PROBLEM TO WORK ON → Please convert the records below into a JSON list of strings, with one string for each line and no blank lines.

RECORDS FOR THE TASK →
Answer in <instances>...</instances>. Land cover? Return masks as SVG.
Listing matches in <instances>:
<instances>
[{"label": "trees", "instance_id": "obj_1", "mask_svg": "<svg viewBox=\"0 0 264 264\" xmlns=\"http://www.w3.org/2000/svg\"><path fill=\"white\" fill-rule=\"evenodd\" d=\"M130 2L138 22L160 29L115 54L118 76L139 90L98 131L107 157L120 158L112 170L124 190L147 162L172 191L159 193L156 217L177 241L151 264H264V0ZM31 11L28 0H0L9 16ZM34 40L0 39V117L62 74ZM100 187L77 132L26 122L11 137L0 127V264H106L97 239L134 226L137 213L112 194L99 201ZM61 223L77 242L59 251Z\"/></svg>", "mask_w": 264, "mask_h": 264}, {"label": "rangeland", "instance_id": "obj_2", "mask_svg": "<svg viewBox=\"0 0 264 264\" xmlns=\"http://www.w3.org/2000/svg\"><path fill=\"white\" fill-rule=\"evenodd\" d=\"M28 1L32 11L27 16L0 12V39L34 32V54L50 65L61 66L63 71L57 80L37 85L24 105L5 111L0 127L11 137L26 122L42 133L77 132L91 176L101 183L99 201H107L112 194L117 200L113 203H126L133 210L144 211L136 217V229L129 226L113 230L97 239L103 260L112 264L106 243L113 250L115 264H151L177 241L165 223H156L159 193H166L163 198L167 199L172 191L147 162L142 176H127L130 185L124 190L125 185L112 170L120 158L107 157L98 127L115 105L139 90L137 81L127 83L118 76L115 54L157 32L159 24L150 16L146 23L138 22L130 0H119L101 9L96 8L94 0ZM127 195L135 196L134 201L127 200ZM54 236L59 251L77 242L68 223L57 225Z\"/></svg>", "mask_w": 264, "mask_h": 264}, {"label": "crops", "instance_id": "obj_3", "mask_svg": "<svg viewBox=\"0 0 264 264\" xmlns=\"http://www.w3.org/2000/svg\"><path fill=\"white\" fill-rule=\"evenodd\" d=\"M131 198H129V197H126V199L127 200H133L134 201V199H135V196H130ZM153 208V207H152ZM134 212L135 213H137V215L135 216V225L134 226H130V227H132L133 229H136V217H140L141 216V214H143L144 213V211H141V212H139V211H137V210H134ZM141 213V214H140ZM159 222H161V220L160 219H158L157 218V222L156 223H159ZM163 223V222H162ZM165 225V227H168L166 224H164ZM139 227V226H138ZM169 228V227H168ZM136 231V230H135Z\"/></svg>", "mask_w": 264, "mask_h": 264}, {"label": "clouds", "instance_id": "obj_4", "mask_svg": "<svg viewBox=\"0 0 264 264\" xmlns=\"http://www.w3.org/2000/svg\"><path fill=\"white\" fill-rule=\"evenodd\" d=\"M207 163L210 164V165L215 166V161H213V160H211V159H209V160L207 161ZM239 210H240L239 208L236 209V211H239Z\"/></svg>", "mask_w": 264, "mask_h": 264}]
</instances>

COMPLETED EXERCISE →
[
  "Answer in <instances>...</instances>. Land cover? Return masks as SVG.",
  "Listing matches in <instances>:",
  "<instances>",
  "[{\"label\": \"trees\", \"instance_id\": \"obj_1\", \"mask_svg\": \"<svg viewBox=\\\"0 0 264 264\\\" xmlns=\\\"http://www.w3.org/2000/svg\\\"><path fill=\\\"white\\\" fill-rule=\\\"evenodd\\\" d=\\\"M130 2L138 22L160 29L115 54L118 76L139 90L98 131L107 157L120 158L112 170L124 190L147 162L172 191L159 193L156 217L177 241L151 264H264V0ZM31 11L28 0H0L9 16ZM34 40L0 39V117L62 74ZM100 187L77 132L26 122L11 137L0 127V264H106L97 239L134 226L137 213L112 194L99 201ZM61 223L77 242L59 251Z\\\"/></svg>\", \"mask_w\": 264, \"mask_h\": 264}, {\"label\": \"rangeland\", \"instance_id\": \"obj_2\", \"mask_svg\": \"<svg viewBox=\\\"0 0 264 264\\\" xmlns=\\\"http://www.w3.org/2000/svg\\\"><path fill=\\\"white\\\" fill-rule=\\\"evenodd\\\" d=\\\"M28 1L32 11L27 16L0 12V39L34 32V54L50 65L61 66L63 71L57 80L37 85L24 105L5 111L0 127L11 137L26 122L42 133L77 132L91 176L101 183L99 201H107L112 194L117 200L113 203H126L133 210L144 211L136 217V229L129 226L113 230L97 239L103 260L112 264L106 243L113 250L115 264H151L177 241L165 223H156L159 193H166L163 198L167 199L172 191L147 162L142 176H127L130 185L124 190L125 185L112 170L120 158L107 157L98 127L115 105L139 90L137 81L127 83L118 76L115 54L157 32L159 24L150 16L146 23L138 22L130 0H119L101 9L96 8L94 0ZM127 195L135 196L134 201L127 200ZM54 236L59 251L77 242L68 223L57 225Z\\\"/></svg>\", \"mask_w\": 264, \"mask_h\": 264}, {\"label\": \"crops\", \"instance_id\": \"obj_3\", \"mask_svg\": \"<svg viewBox=\\\"0 0 264 264\\\" xmlns=\\\"http://www.w3.org/2000/svg\\\"><path fill=\\\"white\\\" fill-rule=\\\"evenodd\\\" d=\\\"M131 198H129V197H126V199L127 200H133L134 201V199H135V196H130ZM153 208V207H152ZM134 212L135 213H137V215L135 216V225L134 226H130V227H132L133 229H136V217H140L141 216V214H143L144 213V211H141V212H139V211H137V210H134ZM141 213V214H140ZM159 222H161V220L160 219H158L157 218V222L156 223H159ZM163 223V222H162ZM165 225V227H168L166 224H164ZM139 227V226H138ZM169 228V227H168ZM136 231V230H135Z\\\"/></svg>\", \"mask_w\": 264, \"mask_h\": 264}, {\"label\": \"clouds\", \"instance_id\": \"obj_4\", \"mask_svg\": \"<svg viewBox=\\\"0 0 264 264\\\" xmlns=\\\"http://www.w3.org/2000/svg\\\"><path fill=\\\"white\\\" fill-rule=\\\"evenodd\\\" d=\\\"M207 163L210 164V165L215 166V161H213V160H211V159H209V160L207 161ZM239 210H240L239 208L236 209V211H239Z\\\"/></svg>\", \"mask_w\": 264, \"mask_h\": 264}]",
  "</instances>"
]